WHAT YOU HAVE TO DO |
Repeat the entries word for word, beginning at the line that contains "scientific name: Silene italica" and stopping after the line that contains "scientific name: Asperugo procumbens".

_ _ _ _ _

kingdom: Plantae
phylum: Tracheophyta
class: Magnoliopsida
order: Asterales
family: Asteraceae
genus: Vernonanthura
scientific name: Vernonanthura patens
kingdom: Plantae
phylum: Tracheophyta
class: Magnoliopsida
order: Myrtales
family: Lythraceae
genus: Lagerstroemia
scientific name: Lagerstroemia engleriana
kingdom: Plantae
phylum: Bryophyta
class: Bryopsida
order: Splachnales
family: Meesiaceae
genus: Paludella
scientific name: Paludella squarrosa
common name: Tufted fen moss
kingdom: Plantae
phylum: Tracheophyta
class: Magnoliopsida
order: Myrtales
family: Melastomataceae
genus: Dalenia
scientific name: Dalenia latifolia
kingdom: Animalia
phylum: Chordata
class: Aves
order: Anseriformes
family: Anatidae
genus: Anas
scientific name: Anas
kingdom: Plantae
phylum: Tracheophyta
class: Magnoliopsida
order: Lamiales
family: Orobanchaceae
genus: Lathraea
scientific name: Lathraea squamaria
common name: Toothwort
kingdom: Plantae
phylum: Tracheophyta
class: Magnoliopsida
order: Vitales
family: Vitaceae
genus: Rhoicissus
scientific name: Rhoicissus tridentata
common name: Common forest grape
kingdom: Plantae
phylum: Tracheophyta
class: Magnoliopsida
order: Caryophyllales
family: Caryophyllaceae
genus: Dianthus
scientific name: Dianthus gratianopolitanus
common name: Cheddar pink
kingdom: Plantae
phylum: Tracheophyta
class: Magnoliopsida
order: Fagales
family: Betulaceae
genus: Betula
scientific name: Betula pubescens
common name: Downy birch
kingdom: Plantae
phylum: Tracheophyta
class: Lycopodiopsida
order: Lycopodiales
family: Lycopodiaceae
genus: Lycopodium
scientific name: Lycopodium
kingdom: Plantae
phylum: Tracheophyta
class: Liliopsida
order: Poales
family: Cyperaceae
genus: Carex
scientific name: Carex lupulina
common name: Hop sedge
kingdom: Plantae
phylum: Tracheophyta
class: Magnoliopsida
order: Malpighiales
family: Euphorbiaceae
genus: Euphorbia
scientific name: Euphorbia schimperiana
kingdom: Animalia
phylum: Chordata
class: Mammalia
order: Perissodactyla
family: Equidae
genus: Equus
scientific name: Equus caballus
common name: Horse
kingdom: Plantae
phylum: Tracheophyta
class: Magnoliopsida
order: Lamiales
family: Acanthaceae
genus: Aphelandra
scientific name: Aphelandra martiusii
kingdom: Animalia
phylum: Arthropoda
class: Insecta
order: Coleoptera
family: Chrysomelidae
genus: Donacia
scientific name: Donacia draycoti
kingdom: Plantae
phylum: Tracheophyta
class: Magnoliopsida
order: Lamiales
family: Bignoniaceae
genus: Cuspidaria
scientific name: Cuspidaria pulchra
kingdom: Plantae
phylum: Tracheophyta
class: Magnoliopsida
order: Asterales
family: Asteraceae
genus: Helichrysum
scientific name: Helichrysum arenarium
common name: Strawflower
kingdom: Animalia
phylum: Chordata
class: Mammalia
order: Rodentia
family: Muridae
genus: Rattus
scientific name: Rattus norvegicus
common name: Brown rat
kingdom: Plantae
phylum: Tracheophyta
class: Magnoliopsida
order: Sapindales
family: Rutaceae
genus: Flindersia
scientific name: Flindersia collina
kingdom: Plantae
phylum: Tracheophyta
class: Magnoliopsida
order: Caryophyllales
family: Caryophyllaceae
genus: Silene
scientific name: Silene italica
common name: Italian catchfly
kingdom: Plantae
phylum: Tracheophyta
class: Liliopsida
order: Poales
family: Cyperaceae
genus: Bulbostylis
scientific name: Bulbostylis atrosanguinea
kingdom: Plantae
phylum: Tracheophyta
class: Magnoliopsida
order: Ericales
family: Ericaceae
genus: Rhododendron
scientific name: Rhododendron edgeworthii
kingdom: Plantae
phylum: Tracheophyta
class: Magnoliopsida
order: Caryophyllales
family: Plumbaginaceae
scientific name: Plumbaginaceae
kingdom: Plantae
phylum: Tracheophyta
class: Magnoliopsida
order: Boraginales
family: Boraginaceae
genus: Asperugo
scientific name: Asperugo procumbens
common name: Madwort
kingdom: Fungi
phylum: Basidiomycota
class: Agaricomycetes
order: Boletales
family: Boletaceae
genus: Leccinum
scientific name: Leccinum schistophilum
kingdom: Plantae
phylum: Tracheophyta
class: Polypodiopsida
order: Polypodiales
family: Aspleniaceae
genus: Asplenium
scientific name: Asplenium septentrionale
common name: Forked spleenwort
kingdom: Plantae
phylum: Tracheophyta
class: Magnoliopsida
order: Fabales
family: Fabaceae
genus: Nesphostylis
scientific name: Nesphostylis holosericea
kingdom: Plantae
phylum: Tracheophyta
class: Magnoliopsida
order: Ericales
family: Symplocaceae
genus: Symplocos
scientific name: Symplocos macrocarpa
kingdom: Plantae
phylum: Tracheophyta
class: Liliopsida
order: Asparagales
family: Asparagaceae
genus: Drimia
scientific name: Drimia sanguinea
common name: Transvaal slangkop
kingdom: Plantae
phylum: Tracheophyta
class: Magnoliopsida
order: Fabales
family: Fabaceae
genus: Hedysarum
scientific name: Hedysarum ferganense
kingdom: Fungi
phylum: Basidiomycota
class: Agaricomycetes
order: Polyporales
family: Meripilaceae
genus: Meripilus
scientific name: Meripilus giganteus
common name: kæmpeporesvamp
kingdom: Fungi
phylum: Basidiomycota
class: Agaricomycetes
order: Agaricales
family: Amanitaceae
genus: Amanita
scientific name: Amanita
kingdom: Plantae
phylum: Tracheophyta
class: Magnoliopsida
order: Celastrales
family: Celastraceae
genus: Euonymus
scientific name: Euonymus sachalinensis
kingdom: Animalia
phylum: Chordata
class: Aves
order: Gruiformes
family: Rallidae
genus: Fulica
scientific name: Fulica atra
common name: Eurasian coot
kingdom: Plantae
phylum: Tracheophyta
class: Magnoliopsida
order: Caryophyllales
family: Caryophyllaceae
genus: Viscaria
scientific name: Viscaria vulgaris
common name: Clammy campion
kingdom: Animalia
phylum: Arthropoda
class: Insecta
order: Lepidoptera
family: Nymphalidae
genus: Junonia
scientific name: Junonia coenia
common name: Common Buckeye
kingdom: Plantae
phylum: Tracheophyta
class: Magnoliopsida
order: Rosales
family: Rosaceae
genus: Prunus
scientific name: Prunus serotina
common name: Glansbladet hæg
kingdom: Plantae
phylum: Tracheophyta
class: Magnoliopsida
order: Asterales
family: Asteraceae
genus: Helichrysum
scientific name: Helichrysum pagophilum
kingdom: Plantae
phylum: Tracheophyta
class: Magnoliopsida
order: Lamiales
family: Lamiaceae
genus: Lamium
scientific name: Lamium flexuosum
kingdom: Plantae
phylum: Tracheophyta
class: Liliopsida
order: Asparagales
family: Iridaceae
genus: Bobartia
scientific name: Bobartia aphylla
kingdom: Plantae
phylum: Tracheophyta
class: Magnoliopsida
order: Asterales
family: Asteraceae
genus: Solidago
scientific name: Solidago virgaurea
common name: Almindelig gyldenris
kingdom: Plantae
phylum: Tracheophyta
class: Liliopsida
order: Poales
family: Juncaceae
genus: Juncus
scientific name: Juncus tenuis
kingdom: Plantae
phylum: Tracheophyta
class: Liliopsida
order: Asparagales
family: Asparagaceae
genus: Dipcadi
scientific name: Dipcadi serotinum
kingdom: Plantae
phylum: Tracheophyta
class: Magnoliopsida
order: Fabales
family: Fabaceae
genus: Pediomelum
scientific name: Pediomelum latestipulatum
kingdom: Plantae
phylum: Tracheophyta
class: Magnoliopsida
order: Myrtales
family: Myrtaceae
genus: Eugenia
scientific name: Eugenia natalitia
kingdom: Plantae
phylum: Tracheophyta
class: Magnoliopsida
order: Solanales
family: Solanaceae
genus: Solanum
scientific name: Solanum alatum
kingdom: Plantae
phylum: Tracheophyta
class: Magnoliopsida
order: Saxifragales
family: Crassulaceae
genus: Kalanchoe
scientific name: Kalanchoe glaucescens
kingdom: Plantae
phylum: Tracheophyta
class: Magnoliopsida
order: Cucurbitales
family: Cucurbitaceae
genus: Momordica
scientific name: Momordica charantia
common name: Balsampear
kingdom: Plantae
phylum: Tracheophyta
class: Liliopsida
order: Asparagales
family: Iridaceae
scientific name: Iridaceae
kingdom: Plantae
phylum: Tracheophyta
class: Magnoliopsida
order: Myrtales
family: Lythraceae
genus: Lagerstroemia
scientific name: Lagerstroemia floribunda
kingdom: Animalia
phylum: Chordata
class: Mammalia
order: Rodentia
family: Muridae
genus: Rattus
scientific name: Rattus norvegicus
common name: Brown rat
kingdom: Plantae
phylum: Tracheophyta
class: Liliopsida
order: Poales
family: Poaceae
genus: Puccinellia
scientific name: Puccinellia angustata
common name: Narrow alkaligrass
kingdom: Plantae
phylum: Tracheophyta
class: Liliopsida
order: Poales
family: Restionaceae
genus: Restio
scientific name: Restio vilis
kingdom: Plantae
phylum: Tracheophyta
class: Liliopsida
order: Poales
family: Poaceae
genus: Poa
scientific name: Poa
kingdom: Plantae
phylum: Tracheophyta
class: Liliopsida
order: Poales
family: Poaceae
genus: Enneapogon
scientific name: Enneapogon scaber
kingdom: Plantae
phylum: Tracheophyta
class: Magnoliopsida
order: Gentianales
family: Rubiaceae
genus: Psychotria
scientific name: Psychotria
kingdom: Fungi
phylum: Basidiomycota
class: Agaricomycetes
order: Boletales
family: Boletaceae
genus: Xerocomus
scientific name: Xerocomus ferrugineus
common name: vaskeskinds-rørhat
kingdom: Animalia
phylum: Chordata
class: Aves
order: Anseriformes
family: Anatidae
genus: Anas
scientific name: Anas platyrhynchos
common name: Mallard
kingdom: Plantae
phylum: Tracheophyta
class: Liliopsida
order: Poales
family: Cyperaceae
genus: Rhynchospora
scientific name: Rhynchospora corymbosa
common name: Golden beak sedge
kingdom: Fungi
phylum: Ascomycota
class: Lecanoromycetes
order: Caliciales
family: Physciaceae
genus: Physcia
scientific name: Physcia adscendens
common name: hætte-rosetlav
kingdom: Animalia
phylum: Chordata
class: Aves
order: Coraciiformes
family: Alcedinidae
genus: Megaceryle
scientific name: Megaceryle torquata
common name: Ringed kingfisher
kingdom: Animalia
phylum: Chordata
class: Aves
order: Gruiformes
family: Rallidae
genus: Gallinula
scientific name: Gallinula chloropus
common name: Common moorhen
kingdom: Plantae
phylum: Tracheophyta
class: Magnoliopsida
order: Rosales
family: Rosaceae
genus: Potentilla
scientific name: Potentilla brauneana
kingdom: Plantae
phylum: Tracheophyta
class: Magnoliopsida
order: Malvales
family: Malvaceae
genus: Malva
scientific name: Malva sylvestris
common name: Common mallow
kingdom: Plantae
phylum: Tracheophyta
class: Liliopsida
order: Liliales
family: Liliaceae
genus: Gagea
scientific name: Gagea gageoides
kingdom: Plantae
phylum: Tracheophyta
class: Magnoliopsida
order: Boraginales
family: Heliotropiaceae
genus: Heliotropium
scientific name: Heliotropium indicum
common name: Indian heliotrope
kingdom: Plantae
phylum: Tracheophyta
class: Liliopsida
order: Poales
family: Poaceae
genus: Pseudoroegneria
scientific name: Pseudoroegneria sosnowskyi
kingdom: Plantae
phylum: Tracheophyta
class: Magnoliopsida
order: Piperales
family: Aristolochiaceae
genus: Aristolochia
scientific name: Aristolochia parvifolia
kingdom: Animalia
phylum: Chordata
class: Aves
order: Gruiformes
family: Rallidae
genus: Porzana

_ _ _ _ _

COMPLETED EXERCISE |
scientific name: Silene italica
common name: Italian catchfly
kingdom: Plantae
phylum: Tracheophyta
class: Liliopsida
order: Poales
family: Cyperaceae
genus: Bulbostylis
scientific name: Bulbostylis atrosanguinea
kingdom: Plantae
phylum: Tracheophyta
class: Magnoliopsida
order: Ericales
family: Ericaceae
genus: Rhododendron
scientific name: Rhododendron edgeworthii
kingdom: Plantae
phylum: Tracheophyta
class: Magnoliopsida
order: Caryophyllales
family: Plumbaginaceae
scientific name: Plumbaginaceae
kingdom: Plantae
phylum: Tracheophyta
class: Magnoliopsida
order: Boraginales
family: Boraginaceae
genus: Asperugo
scientific name: Asperugo procumbens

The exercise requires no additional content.